Analysts are very bullish on UnitedHealth stock
UnitedHealth Group Inc (NYSE:UNH) announced last night that it will speed up payments and support totaling nearly $2 billion to health care providers in order to combat the financial challenges posed by the coronavirus pandemic. Additionally, UNH is just one of many health insurers getting a bump after Senator Bernie Sanders announced that he is pulling out of the Democratic presidential race, effectively setting the stage for a general election between current U.S. President Donald Trump and former Vice President Joe Biden. At last check, UNH stock is up 4.4% to trade at $258.85.
Today’s surge has the security on track to close above it’s 200-day moving average for the first time in nearly a month. While UNH is still down 12.1% year-to-date, it has added almost 38% since its March 23 three-year low of $187.72.

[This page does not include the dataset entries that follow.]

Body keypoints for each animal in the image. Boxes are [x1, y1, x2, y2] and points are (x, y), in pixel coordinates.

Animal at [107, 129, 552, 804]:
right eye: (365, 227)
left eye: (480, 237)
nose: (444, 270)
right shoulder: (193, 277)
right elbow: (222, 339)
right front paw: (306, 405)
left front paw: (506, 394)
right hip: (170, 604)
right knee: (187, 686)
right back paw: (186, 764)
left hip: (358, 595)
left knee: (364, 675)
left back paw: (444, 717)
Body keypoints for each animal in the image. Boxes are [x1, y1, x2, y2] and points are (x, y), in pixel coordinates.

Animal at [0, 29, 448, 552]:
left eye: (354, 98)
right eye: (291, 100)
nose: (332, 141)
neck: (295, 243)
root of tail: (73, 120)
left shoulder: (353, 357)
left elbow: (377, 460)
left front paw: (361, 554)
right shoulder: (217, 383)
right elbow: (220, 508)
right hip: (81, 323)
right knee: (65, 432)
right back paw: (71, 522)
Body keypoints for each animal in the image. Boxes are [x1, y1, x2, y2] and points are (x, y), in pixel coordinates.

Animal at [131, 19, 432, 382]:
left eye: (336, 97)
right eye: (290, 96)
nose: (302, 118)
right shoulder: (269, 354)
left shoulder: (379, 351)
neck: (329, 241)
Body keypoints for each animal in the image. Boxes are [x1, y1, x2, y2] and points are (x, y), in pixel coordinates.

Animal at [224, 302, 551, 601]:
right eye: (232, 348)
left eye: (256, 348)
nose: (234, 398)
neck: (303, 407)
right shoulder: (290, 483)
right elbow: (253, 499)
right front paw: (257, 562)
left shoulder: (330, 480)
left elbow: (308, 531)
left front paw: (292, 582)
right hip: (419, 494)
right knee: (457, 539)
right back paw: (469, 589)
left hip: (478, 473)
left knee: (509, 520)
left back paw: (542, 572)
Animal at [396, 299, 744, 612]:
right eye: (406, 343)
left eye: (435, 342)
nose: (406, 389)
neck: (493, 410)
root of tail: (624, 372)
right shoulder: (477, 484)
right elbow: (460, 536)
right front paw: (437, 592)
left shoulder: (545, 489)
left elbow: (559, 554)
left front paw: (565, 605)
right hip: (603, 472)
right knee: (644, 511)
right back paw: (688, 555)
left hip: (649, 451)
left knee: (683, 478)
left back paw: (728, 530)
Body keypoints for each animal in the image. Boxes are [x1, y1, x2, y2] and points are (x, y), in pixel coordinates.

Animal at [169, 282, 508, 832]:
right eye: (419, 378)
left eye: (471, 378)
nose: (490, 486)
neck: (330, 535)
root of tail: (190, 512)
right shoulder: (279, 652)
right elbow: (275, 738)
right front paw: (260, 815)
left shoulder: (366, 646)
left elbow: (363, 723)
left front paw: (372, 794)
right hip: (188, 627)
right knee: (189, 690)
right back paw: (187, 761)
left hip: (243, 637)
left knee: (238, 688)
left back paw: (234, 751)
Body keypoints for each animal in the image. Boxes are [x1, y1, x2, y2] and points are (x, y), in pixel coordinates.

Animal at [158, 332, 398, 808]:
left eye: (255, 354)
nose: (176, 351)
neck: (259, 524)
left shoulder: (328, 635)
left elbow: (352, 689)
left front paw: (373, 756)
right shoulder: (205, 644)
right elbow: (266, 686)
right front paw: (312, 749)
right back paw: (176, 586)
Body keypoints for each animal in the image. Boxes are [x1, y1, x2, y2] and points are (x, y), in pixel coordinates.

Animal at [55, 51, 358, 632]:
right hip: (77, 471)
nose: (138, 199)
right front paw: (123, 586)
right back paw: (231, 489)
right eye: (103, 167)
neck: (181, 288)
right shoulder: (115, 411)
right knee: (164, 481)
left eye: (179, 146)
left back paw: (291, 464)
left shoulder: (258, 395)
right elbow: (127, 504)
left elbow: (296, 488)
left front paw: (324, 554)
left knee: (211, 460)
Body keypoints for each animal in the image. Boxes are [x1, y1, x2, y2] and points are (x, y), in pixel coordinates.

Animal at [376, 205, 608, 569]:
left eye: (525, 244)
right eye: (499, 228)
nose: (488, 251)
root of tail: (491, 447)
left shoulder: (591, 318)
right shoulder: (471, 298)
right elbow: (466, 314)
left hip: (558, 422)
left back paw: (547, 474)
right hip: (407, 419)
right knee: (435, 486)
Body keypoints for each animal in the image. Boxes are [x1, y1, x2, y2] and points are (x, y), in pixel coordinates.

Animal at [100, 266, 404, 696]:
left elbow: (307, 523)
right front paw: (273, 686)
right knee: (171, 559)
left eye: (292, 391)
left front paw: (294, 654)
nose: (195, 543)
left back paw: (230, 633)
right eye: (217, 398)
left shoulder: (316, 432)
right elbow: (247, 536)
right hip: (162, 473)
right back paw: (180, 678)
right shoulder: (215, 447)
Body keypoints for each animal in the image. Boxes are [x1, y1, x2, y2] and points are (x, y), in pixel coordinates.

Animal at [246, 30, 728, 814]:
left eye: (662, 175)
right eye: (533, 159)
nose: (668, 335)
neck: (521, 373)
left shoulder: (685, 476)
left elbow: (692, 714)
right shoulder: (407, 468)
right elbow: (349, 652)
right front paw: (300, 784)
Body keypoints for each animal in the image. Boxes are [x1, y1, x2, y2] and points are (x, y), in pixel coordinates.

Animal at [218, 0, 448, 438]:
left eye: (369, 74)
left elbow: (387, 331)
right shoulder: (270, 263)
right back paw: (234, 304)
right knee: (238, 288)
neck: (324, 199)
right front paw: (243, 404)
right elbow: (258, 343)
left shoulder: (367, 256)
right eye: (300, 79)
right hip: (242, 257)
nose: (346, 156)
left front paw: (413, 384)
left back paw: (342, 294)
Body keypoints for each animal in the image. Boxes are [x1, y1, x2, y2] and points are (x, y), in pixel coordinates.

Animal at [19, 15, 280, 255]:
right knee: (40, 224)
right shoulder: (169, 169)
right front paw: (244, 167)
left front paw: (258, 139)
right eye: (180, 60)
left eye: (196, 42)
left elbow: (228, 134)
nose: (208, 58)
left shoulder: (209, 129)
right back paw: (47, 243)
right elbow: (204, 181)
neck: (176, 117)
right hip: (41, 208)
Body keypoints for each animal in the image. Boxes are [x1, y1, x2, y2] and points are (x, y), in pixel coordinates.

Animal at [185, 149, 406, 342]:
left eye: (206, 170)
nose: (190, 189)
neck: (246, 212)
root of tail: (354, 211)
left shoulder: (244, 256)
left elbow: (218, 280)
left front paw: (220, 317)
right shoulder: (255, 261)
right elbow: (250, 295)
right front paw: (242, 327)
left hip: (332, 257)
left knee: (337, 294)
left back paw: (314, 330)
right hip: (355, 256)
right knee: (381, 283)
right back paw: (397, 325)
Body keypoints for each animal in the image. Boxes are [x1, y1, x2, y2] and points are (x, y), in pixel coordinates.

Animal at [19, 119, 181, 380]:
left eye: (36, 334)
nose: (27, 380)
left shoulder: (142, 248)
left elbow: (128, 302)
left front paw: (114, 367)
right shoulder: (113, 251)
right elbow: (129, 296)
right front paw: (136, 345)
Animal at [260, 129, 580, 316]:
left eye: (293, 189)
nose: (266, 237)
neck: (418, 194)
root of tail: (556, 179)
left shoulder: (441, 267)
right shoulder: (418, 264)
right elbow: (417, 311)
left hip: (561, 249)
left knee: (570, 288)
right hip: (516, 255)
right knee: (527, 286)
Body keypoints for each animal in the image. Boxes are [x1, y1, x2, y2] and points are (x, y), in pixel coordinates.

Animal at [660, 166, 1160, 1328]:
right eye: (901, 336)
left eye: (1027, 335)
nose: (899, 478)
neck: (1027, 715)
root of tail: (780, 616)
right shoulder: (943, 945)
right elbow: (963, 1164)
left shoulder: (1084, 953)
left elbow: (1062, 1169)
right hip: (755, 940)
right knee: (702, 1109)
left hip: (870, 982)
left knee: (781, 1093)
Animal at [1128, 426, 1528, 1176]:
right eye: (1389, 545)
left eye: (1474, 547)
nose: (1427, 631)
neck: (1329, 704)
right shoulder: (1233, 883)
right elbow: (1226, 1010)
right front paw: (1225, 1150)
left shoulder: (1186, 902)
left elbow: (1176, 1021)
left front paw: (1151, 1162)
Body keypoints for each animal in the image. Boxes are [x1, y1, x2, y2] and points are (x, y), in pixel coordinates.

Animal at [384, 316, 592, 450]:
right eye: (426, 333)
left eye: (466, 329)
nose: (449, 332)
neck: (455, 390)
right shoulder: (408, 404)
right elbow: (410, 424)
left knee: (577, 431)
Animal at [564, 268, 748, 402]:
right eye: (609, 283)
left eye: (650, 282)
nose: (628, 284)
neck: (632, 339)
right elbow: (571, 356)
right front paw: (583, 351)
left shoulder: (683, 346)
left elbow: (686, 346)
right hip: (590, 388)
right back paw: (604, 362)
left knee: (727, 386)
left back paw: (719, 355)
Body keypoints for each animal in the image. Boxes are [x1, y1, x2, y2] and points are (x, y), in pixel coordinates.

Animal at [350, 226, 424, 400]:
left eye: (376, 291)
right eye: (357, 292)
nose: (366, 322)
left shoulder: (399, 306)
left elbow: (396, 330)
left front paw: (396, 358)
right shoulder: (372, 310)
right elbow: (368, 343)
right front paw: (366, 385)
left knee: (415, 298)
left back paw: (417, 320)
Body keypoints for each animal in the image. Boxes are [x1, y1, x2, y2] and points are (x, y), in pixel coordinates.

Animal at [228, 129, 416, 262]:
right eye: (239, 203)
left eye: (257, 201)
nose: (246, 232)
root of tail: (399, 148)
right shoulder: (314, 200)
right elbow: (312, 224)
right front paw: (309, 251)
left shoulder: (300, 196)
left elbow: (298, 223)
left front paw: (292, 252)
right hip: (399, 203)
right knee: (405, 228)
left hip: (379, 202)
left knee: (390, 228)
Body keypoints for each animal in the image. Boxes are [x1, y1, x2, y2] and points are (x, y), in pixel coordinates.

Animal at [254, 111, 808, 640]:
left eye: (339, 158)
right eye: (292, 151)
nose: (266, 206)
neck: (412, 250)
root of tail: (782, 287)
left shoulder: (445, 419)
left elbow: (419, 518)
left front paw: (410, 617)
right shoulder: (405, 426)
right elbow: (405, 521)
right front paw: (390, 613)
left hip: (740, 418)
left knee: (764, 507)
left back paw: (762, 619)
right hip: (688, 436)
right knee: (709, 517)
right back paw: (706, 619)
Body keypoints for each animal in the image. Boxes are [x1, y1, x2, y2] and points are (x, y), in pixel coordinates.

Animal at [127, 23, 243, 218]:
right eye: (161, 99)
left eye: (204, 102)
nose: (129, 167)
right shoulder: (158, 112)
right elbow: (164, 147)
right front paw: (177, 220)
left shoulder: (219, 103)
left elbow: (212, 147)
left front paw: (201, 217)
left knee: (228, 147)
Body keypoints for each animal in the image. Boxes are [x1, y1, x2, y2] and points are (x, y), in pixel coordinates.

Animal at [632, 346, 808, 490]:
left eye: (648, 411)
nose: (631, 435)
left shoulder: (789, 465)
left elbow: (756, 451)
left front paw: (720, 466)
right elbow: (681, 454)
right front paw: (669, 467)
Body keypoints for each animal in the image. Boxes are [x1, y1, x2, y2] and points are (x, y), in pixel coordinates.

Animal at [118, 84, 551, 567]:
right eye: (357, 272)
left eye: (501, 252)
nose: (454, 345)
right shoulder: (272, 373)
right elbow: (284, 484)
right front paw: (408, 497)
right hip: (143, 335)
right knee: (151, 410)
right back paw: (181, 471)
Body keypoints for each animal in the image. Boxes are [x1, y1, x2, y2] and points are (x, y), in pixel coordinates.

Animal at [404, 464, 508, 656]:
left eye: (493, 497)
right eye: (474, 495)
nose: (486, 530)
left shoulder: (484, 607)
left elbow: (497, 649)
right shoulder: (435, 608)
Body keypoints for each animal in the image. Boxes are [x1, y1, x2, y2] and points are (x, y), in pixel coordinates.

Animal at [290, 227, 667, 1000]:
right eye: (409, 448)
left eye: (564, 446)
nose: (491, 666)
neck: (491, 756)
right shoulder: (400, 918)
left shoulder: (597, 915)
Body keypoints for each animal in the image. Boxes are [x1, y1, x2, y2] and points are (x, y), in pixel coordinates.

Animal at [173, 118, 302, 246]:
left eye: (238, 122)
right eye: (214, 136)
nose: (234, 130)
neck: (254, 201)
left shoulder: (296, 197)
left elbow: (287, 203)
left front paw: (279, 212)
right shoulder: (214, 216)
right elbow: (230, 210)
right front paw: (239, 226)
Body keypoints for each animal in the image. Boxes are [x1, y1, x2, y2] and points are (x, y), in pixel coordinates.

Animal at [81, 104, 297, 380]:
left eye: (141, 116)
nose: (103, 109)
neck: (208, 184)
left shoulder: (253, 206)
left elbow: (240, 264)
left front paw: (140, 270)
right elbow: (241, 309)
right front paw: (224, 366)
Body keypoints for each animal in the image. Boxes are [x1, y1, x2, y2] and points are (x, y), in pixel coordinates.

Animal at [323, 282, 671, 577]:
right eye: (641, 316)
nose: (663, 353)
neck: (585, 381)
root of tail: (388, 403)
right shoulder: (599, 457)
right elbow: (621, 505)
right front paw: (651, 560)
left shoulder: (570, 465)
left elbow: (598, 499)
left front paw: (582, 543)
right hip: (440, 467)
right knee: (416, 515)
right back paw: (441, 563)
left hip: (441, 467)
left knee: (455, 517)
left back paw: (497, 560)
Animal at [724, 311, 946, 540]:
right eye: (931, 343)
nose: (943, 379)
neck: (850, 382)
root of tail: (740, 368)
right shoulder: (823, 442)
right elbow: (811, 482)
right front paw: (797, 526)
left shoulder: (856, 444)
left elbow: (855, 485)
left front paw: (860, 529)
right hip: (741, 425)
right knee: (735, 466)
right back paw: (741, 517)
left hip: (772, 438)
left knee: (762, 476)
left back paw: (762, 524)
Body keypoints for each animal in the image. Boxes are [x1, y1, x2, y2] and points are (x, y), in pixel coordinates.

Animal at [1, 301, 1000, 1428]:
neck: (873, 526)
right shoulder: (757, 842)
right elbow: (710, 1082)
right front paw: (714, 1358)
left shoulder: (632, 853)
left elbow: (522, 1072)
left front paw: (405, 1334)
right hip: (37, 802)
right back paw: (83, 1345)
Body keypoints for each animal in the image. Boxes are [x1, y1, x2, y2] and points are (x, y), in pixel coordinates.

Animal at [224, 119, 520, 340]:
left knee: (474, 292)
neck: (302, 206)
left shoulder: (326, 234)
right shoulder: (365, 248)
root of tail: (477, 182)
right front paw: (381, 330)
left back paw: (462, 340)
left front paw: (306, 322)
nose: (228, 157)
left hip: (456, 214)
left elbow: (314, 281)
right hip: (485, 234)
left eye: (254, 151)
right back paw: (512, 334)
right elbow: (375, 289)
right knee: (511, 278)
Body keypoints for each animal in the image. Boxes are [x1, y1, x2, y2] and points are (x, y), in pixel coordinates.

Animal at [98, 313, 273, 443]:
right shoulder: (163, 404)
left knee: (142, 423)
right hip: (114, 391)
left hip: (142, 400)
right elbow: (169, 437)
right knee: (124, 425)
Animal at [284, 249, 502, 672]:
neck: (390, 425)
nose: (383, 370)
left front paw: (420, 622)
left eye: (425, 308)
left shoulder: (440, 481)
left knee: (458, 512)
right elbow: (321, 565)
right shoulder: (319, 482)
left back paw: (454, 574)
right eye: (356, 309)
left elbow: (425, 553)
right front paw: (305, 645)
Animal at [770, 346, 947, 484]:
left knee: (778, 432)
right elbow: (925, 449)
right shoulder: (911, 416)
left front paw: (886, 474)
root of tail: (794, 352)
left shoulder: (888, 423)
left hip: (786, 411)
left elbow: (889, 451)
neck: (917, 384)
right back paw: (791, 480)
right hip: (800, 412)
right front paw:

Analysts are extremely bullish on the blue chip. Of the 18 analysts covering the equity, 15 rate it a “buy” or better. The remaining three all say “hold.” Adding to this is UNH’s consensus 12-month price target of $321.39 which is a 24.1% premium to the stock’s current levels.
In the options pits, puts have been the preference in the last 10 days. UNH sports a 10-day put/call volume ratio of 1.58 at the International Securities Exchange (ISE), Cboe Options Exchange (CBOE), and NASDAQ OMX PHLX (PHLX), which sits higher than all but 1% of readings during the past 12 months, suggesting a higher-than-usual appetite for long puts of late.
Echoing this, UNH's Schaeffer's put/call open interest ratio (SOIR) of 0.97 sits in the elevated 82nd percentile of its annual range. In other words, short-term options players have rarely been more put-heavy during the past 12 months.